*** Begin section ***
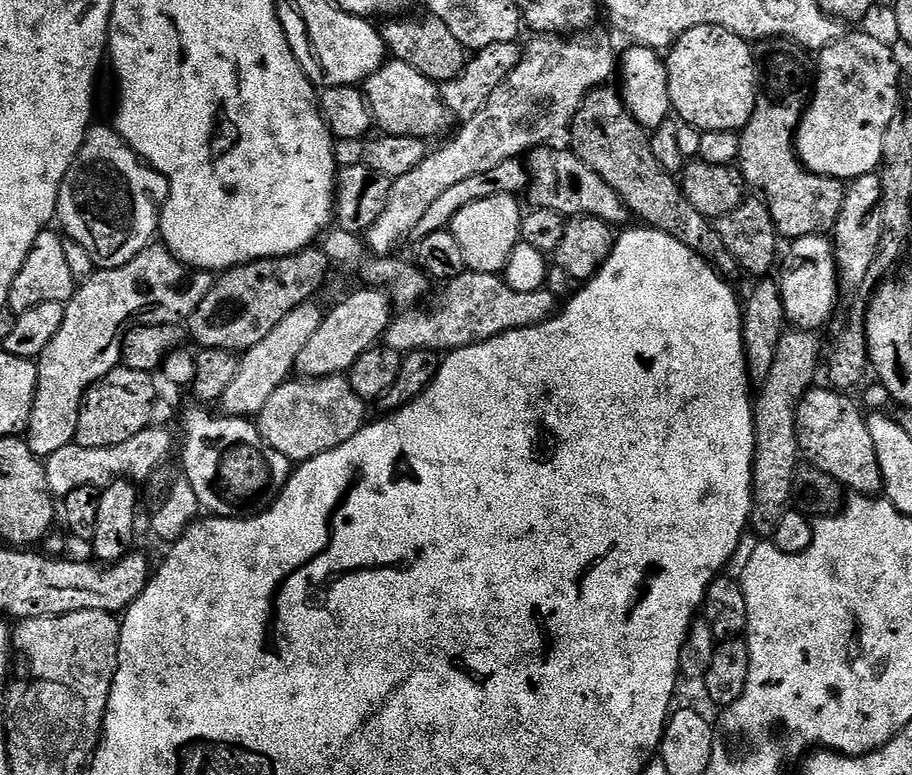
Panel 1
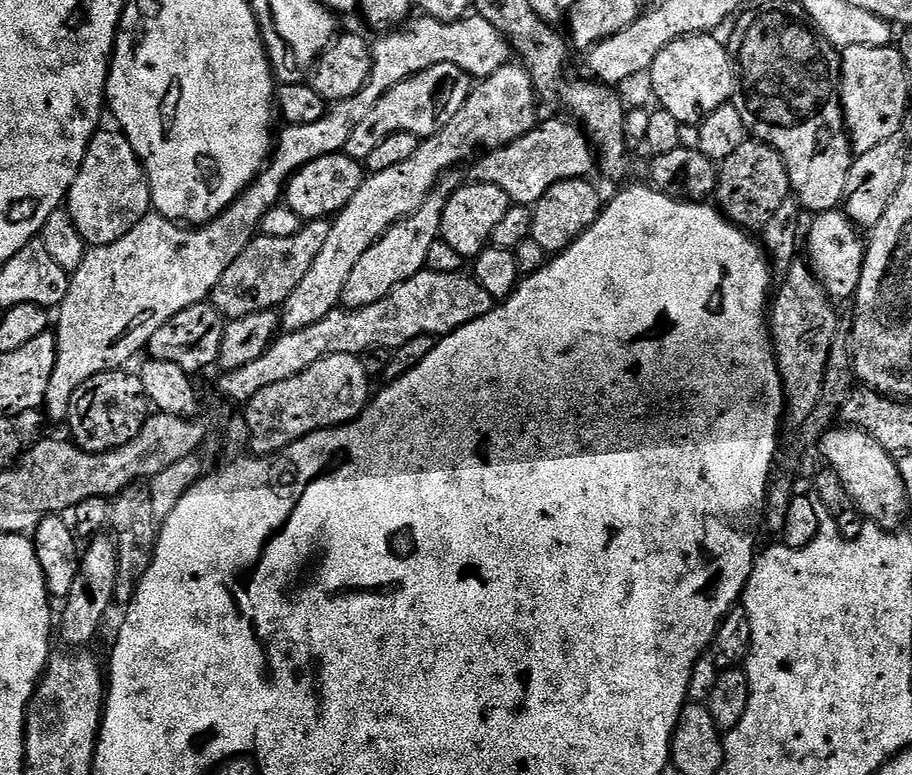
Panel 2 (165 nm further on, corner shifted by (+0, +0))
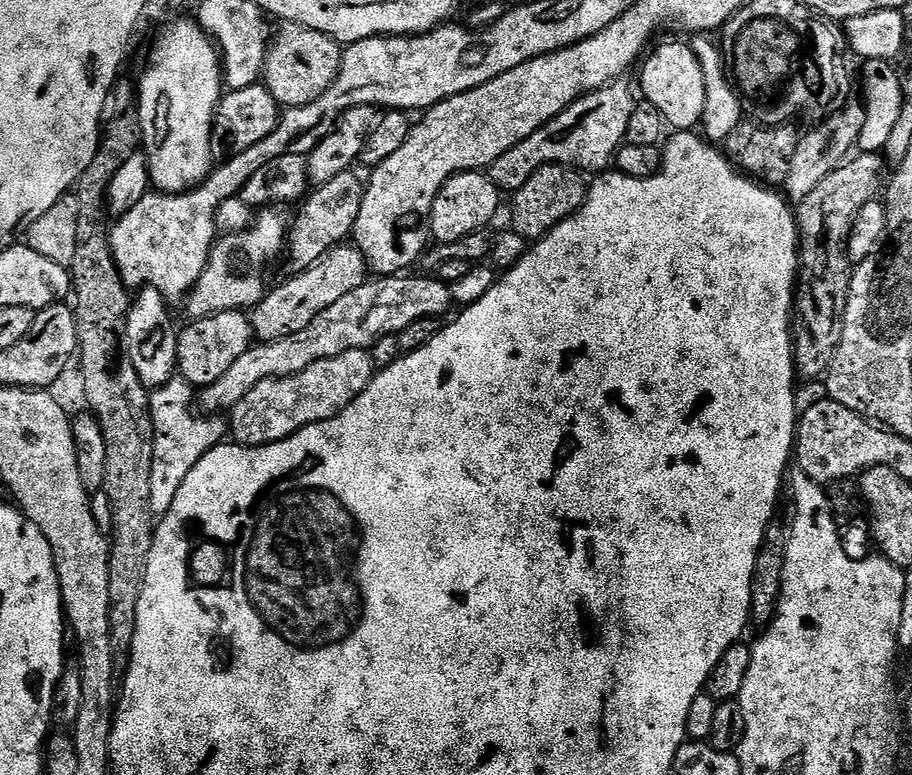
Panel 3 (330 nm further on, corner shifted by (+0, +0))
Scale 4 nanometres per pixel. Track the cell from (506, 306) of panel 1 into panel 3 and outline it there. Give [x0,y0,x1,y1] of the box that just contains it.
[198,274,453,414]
*** End section ***
◆ WHAT THIS TASK INVOLVES:
For the string "further", show each line of the entries above where it occurs.

◆ EXERCISE ANSWER:
Panel 2 (165 nm further on, corner shifted by (+0, +0))
Panel 3 (330 nm further on, corner shifted by (+0, +0))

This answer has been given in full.